PraSankar’s debut script was released in 2016 and yes, he didn’t find it outdated. It has a novel point and has been upgraded. It is a female centric rom com and the girl’s role is very strong. He shares, “We hunted for the right person and found Madhumitha Sircar who did a great job and brought about the many shades in the character. Rakesh Vardhe of Evariki Cheppoddhu is the hero. We are planning a theatre release and it will be either in November or February. Every change I made only made the script better and better. My next film is my favourite story and I had written that too in 2017.” We ask PraSankar if he fits into the industry easily? He responds quite quickly, “I had a doubt initially when I didn’t enter this place but once I came here, I got so busy with work that I had no time to even entertain such thoughts. As long as you work hard nothing should matter to you. I worked on multiple projects and established a network. Patience is my strength and my limitation is that I am destructive by nature which eventually is good for the project. For instance when I develop something and if I don’t like it, I wipe off everything and start it from scratch. You can’t survive here with mediocrity”.

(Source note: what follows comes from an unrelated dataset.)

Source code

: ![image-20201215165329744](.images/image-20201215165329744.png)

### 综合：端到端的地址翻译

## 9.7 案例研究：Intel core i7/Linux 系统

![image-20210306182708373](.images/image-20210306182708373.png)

Ask the director if the umpteen aspiring writers and directors who are all waiting will someday find a space in the industry, he sounds very positive. PraSankar states that the talented ghostwriters sure have a great future but they shouldn’t give up mid way. They will get experience which they can keep building. He shares, “There are many writing rooms, sometimes those who come without experience surprise you. We can’t categorise them, there might be a project that will showcase their strength and also some that will show their limitations. You can’t ask those who are weak in rom com to write a script, we have to identify their strengths and that comes out when you keep working. You won’t know what you are good at if you don’t write, one fine day you will get the recognition. We have a lot of writers and directors now and also those writers whose name doesn’t come on screen will find work. There is a constant need for writers and people keep asking if they are available. This is a small industry and when projects are moving, people require talent. You need to work till you get that one hit film and till then keep expanding your circle.” PraSankar reiterates there is a lot of space in the industry. The audience is getting selective and wants to watch good cinema otherwise they are okay watching films on OTT platforms. If the people don’t find the effort from the team, they won’t accept it, which is why the past three films – Bimbisara, Seetaramam, Kartikeya 2 were big hits. Once television was a competition to cinema and now it is OTT. I can see people have become alert, there is respect for writers and directors now.